HARLEY DAVE

Harley
Dave provides the twang for Too Country. Back in the ‘70’s, he was playing
for Chicago-style blues band Chaingang when he was invited to play guitar for
American singer/songwriter Bob Rosenthal. They spent a couple of years playing
their West Coast style Country Music, then Bob returned to the U.S. and sent for
Harley Dave to join him in his new band, The Jukes.
After
touring across upstate New York, Canada and the Mid-West, Dave returned to the
U.K. and involved himself in dep work and studio sessions, being featured on
several albums.
He
found himself supplying fancy licks for Ivor and the Engines, a cult alternative
country band signed to Fury Records, whose traditional Country Music with
ATTITUDE endeared them to many who would not normally have regarded Country
music as their kind of thing.
This
lead on to the sadly short-lived Not From Texas, which included two other former
"Ivors", plus (ironically) Texan singer, Eddie Choate and steel-player
Myron Cox from New Mexico, along with veteran fiddle player, Robin McKidd of the
Balham Alligators.
That
was all back in the 20th century though.
Since
the millennium, HD has stepped in to help Eddie Choate re-form his band, Texas
Nightlife, and has guested with country bands, playing gigs from Arizona to
Yarmouth.
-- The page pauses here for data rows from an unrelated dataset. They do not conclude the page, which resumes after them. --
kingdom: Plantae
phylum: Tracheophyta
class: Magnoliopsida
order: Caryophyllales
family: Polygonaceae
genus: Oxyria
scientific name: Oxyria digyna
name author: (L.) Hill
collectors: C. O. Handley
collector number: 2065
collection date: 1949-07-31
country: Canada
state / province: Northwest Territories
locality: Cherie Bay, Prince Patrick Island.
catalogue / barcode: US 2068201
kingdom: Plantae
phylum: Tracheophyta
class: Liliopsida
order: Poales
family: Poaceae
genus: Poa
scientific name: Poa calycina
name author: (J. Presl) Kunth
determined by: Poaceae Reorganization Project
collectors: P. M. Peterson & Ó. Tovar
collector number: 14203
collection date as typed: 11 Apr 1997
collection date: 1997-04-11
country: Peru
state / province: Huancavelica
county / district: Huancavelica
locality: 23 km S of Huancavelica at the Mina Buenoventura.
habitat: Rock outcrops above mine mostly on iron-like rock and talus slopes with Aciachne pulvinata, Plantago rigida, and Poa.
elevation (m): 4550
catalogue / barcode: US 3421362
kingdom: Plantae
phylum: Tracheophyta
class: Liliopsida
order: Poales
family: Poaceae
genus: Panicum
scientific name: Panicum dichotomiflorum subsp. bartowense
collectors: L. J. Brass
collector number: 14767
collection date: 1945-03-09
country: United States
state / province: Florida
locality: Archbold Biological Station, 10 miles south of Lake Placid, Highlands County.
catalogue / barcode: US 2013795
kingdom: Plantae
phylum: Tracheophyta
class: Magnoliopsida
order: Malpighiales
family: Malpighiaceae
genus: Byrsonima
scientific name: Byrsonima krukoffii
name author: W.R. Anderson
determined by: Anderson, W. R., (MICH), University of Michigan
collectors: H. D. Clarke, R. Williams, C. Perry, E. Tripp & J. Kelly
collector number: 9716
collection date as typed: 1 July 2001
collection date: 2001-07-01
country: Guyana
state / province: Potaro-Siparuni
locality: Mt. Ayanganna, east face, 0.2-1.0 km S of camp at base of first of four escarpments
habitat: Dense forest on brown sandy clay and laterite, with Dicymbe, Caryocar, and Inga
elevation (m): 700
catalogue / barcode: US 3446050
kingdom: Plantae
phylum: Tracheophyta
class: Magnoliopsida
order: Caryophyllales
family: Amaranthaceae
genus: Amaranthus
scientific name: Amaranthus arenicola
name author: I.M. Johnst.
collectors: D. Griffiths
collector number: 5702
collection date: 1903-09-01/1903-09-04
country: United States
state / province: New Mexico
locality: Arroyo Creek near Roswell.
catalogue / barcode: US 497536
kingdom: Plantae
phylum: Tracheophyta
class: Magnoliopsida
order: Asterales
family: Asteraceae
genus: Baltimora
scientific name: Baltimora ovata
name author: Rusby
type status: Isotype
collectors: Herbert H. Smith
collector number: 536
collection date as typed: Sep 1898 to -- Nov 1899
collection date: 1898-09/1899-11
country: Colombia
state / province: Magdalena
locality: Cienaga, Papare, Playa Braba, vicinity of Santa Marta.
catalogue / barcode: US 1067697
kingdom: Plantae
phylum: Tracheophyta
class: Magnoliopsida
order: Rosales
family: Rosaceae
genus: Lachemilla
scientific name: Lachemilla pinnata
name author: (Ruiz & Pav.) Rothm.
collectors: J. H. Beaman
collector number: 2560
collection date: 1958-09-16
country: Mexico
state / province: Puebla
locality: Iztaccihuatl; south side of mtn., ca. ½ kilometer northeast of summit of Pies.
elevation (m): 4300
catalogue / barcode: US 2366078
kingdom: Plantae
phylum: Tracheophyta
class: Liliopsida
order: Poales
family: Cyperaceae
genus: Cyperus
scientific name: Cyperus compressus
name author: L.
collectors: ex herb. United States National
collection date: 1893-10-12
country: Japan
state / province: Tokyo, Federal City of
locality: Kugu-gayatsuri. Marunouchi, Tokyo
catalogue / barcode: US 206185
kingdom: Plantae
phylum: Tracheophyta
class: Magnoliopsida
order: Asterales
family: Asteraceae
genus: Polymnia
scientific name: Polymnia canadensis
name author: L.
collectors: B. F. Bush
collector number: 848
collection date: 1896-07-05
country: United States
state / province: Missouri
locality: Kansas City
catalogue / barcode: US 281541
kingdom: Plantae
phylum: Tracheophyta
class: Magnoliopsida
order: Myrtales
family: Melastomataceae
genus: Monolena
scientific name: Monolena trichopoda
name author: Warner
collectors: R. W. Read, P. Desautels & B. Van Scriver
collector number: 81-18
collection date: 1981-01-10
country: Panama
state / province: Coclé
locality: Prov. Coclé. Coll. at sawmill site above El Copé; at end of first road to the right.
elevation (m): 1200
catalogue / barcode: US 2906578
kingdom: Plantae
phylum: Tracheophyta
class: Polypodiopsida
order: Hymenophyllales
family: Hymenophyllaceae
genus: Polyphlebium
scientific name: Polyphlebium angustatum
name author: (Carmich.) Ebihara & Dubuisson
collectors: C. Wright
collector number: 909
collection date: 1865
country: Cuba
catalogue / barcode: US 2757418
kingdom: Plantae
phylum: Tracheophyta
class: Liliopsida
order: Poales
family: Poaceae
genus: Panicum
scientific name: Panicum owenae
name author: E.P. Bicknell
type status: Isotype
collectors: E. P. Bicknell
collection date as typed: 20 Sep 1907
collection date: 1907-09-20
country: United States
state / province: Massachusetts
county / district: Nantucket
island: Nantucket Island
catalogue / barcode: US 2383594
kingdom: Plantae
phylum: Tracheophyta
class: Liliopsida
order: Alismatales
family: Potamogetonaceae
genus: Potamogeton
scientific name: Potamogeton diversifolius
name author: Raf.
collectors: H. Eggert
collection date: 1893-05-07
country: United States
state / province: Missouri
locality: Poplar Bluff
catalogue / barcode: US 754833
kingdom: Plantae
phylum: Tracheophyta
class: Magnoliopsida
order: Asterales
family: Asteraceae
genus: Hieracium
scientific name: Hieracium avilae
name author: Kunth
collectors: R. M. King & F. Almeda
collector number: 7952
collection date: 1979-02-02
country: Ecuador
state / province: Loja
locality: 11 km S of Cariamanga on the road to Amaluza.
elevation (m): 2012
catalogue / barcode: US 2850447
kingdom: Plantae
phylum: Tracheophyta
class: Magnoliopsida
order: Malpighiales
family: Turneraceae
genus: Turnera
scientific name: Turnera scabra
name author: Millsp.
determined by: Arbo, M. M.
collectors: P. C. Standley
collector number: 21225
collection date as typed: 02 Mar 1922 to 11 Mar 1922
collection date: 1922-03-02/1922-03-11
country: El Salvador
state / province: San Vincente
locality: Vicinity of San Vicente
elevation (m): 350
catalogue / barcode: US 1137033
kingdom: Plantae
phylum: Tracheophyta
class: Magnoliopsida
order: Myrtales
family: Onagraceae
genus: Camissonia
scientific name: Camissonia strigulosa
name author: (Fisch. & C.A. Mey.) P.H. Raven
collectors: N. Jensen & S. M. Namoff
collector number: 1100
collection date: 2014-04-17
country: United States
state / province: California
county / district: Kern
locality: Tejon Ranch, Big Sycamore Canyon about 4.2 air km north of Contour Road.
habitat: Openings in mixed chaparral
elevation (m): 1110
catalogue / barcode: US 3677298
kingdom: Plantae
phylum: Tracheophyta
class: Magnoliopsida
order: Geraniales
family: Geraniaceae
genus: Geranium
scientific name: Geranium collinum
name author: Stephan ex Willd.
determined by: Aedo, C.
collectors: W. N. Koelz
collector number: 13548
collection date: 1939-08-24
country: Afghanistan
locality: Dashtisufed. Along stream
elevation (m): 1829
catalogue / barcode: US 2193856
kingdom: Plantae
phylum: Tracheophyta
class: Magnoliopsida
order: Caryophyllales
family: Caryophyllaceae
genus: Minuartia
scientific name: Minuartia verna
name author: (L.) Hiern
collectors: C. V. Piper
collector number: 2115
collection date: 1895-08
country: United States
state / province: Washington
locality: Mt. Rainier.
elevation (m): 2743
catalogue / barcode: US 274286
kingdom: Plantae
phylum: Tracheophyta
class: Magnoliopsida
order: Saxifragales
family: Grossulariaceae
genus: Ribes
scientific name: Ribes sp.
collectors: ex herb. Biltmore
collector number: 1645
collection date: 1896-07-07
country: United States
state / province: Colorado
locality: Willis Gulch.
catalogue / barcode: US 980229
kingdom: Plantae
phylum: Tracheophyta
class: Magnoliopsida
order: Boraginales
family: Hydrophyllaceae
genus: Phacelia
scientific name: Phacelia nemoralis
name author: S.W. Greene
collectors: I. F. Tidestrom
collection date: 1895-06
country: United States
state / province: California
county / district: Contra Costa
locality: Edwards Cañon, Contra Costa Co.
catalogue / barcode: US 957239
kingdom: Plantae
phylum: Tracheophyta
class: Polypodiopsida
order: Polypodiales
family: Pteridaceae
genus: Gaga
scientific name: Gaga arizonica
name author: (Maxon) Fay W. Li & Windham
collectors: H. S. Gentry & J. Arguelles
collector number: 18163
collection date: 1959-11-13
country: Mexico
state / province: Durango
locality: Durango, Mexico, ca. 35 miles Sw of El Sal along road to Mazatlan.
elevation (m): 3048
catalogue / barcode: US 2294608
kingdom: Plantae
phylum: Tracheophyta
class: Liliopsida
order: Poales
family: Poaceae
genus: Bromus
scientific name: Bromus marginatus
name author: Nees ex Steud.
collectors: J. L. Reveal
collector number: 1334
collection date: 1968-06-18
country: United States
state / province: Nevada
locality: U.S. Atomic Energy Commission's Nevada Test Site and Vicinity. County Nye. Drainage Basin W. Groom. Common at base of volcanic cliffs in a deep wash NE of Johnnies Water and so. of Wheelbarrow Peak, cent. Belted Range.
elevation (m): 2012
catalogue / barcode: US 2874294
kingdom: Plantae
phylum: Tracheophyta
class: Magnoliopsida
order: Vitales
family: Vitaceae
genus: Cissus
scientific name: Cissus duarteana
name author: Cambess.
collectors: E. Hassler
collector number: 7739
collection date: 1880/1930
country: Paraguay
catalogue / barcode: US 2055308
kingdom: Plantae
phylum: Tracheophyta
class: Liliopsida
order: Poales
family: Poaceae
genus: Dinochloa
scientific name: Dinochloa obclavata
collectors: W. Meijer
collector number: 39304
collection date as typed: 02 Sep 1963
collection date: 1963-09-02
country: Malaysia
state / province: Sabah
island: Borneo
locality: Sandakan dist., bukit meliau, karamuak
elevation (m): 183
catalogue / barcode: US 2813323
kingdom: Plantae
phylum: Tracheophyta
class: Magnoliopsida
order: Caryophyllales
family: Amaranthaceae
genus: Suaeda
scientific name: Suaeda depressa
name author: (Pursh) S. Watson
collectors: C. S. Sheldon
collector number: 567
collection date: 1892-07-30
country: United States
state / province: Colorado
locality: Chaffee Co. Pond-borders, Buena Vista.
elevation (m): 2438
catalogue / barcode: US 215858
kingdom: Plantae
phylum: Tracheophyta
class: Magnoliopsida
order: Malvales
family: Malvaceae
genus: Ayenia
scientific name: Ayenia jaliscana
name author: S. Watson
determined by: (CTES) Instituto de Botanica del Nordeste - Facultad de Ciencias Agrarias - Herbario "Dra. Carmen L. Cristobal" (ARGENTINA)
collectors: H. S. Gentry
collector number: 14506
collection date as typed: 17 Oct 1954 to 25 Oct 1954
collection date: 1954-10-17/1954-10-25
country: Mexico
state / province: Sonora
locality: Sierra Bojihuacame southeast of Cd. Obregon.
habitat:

Along with Gareth, he is a regular visitor to Austin, Texas, where he
has played The Broken Spoke, Ginny’s Little Longhorn Saloon, The Carousel
Lounge and Jovita’s – taking the Too Country gospel back to its spiritual
homeland.
As
a founder member of Too Country, he has opened for US acts like Dale Watson,
BR549, Slaid Cleaves, Alison Moorer, Hot Club of Cowtown, Billy Yates, Moot
Davis & Pete Anderson, Jesse Dayton and his personal guitar hero, Bill
Kirchen – he also played onstage with Bill back in Texas, while playing with
the Cornell Hurd Band.
Dave
has also been called upon to provide acoustic guitar backing for various
artists, including Canada’s Victoria Boland on both her UK tours, and U.K’s
own Niki Dean.
Dave's
personal taste in Country Music tends more towards Texas Honky-tonk, Outlaw
music and the Bakersfield Sound, rather than the Nashville sound.
His first country influences were Commander Cody and his LPA (which
included Bill Kirchen), The Flying Burrito Brothers, Cornell Hurd, New Riders of
the Purple Sage – Hippies at the time, but who are now truer to real
country music than a lot of current Country stars.